For this exercise, retype each line of the material below verbatim and omit any picture.

» **Stored data**:
____

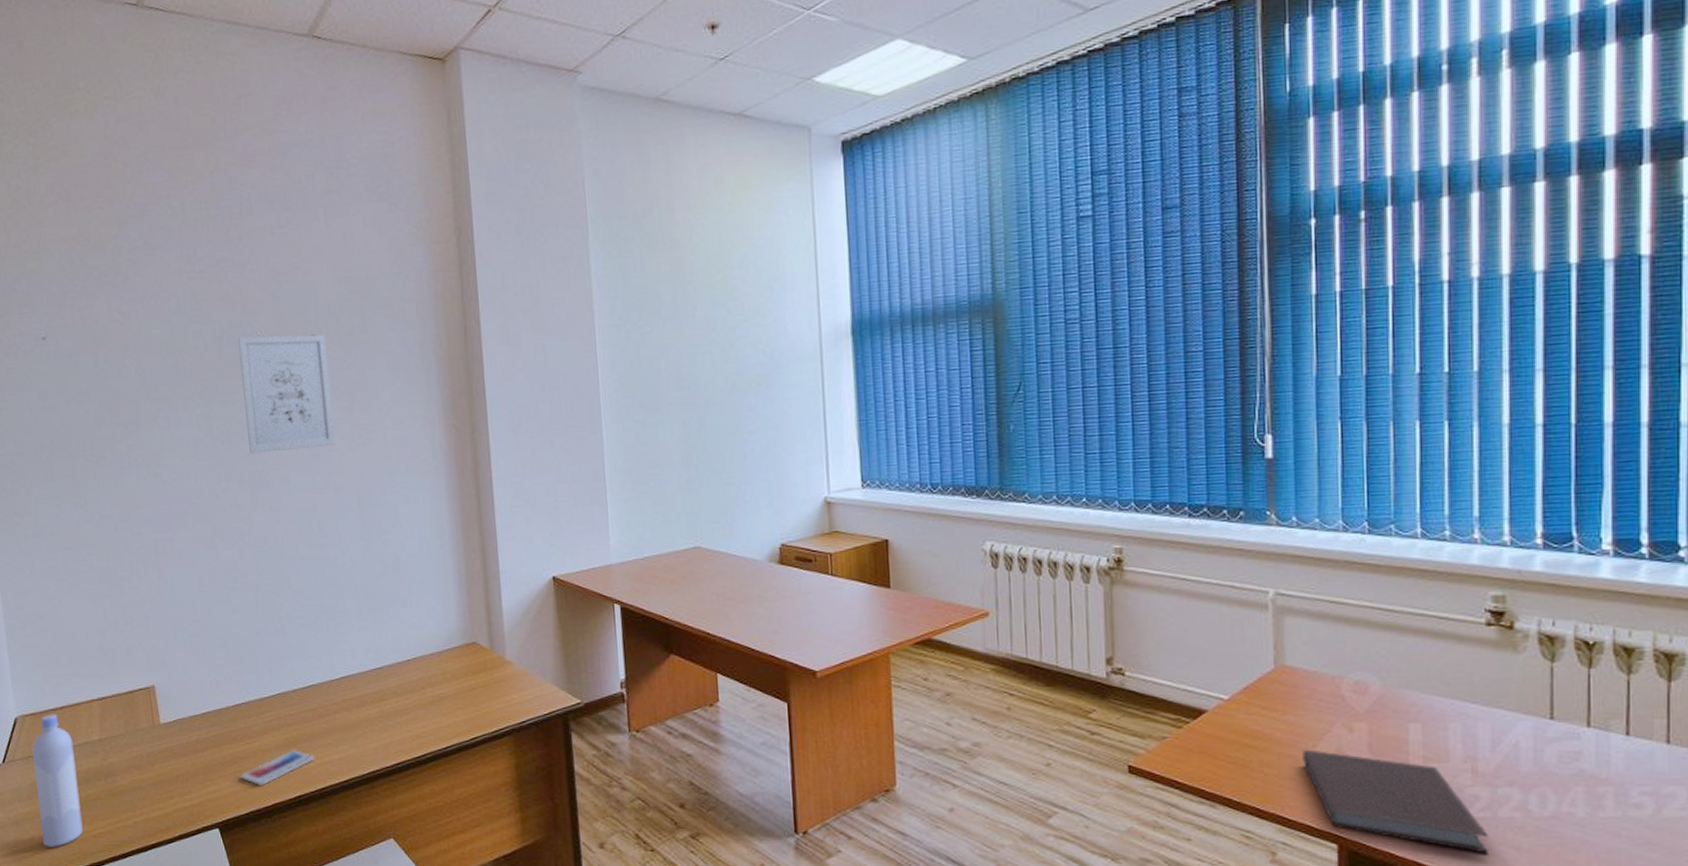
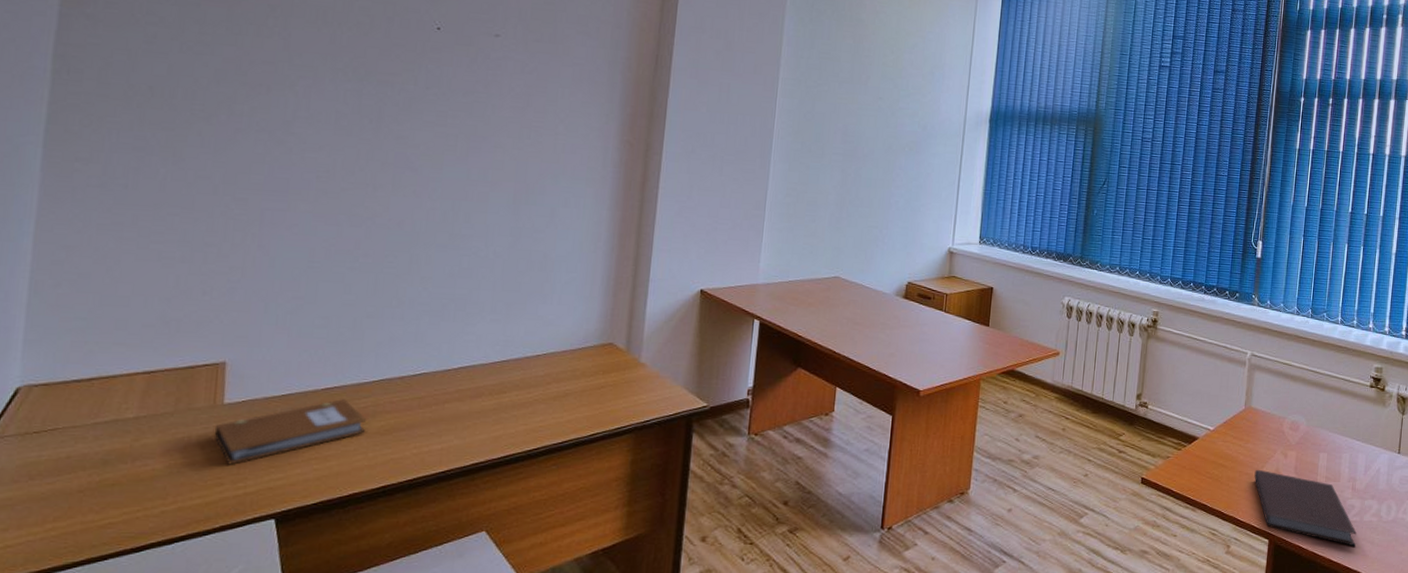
bottle: present [32,713,83,847] -> none [23,385,97,539]
notebook: none [158,714,274,780] -> present [214,399,367,465]
wall art: present [238,334,335,454] -> none [401,21,510,142]
smartphone: present [240,750,314,785] -> none [315,438,410,474]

____

» **Response to this exercise**:
bottle: present [32,713,83,847] -> none [23,385,97,539]
notebook: none [158,714,274,780] -> present [214,399,367,465]
wall art: present [238,334,335,454] -> none [401,21,510,142]
smartphone: present [240,750,314,785] -> none [315,438,410,474]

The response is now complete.